Perfect. Thanks everyone for that. Last one for me, just on Bolzoni, I think you’d agree probably that Europe has held up a lot better than we were probably thinking six months ago. I would say that, I’m guessing that you’ve seen the same thing noting that Bolzoni, a lot of that business is in Europe. How much does that improve as Lift Truck, not just from you, but from your competitors picks up a supply chains eased? Or is that really more with the replacement – with replacement parts? How do we need to think about Bolzoni?

Rajiv Prasad

Analyst

No. We’ve got to think about Bolzoni as a sum ratio of Lift Trucks. And because it’s an attachment that goes on Lift Truck and typically they’re involved in new truck sales, because it’s a new attachment that goes with a new truck. And as our shipments rise and our competitor’s shipment rise, that will be good for Bolzoni, because typically, their lead times are shorter than Lift Truck lead times. So customers and dealers typically order those later than they order Lift Trucks. Once they have a solid delivery date for the Lift Truck, they’ll go back eight or 10 weeks from that and order the attachment. So we do expect their attachment to very much correlate with Lift Truck sales, especially Class 5 and in North America Class 4 and 5 trucks, and increasingly now Class 1. But counterbalance trucks in the – I would say, in the two to five ton range. So that’d be a good in a correlation. The other thing I would say, the America – Bolzoni Americas team is doing very, very well beyond our expectation. They’re starting to gain traction and we are booking very well.

Al Rankin

Analyst

I just add that you should note the numbers that Scott went through in some detail on the fourth quarter, because Bolzoni performed on an underlying basis really very quite well in the fourth quarter. And there was just a one-time sale that resulted in write-off of goodwill that was allocated to that particular small distribution entity at the time of the acquisition. So it’s a very non-operating and rather artificial write-off that just happens to come from the way a goodwill was allocated at the time of the acquisition. So there’s momentum behind Bolzoni, not just in the future, but also in the fourth quarter.

Steve Ferazani

Analyst

Thanks for the responses everyone. Appreciate it.

Alfred Rankin

Analyst

Thanks, Steve.

Scott Minder

Analyst

Thank you.

Operator

Operator

[Operator Instructions] Our next question is from Brett Kearney from Gabelli & Company. Brett, your line is now open. Please go ahead.

Brett Kearney

Analyst

Hi, good morning. Thanks for taking my question and congratulations on the demonstrate progress after all the hard work last couple of years.

Alfred Rankin

Analyst

Thanks, Brett.

━━━━━━━━━━━━━━━━━━━━━━━━━━━━━━

→ Activity
Continue the earnings call transcript from its last line. The rows after this transcript have nothing to do with it.

━━━━━━━━━━━━━━━━━━━━━━━━━━━━━━

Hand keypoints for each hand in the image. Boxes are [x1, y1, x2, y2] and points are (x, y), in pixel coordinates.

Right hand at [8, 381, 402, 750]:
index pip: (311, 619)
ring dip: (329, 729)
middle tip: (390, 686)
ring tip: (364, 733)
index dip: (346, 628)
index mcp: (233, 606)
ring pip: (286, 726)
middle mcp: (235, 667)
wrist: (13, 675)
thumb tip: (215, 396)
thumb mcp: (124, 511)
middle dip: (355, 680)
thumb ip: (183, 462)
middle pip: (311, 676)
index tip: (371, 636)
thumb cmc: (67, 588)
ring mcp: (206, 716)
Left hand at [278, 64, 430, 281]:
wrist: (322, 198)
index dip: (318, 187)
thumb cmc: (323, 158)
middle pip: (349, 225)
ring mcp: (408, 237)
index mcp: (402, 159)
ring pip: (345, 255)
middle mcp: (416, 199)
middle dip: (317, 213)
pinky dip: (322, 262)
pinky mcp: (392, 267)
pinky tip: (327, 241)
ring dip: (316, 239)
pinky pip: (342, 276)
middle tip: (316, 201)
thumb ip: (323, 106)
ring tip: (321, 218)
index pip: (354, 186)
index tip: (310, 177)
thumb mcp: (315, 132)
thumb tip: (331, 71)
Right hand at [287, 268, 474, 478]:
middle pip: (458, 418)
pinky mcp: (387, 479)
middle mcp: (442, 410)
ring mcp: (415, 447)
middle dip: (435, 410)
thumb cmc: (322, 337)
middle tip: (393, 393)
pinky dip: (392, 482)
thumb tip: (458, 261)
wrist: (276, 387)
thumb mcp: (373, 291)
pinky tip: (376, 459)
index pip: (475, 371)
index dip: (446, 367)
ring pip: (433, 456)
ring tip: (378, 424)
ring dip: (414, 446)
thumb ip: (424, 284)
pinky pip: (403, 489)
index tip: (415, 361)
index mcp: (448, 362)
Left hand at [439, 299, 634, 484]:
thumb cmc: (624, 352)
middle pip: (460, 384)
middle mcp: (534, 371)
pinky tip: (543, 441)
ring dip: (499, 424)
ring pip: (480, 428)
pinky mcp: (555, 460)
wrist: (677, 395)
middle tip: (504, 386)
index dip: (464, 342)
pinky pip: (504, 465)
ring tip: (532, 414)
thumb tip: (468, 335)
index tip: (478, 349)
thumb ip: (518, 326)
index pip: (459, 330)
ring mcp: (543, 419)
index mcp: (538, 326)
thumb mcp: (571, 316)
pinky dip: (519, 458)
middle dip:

━━━━━━━━━━━━━━━━━━━━━━━━━━━━━━

→ Written response
Brett Kearney

Analyst

We’ve seen the opportunity to kind of accelerate momentum on investing behind the strategic initiatives this year. Curious if you could help us think about kind of the major buckets of capital – CapEx investments the company will be making this year. And Al you talked about increasingly solving for productivity challenges that customers are facing, obviously, the modular scalable program is an important piece of that. Can you also touch on out some of Hyster’s advanced operator assist systems and telematics offerings kind of tie into the challenges you’re solving for your customer base?

Alfred Rankin

Analyst

Yes. Let me ask Rajiv to address that, but with a preface from me. It’s still early in the year, we want to be darn sure that everything we think is sustainable – is sustainable. But there are some things that we would very much like to do in which we certainly hope to do as we move through the year, assuming it continues to move in the direction that we expect. And indeed, in our own thinking, we’ve baked those in and see the kinds of progressions that we described to you even with those things taken into account. But I think you’ll see the initiatives start to play out in the second half more than in the first half, because we’re going to watch to make sure that all the pieces of the equation continue to hold together. But against that backdrop let me ask Rajiv to expand on some of the momentum, I think is the best word to describe it that we feel we have going on our technology projects.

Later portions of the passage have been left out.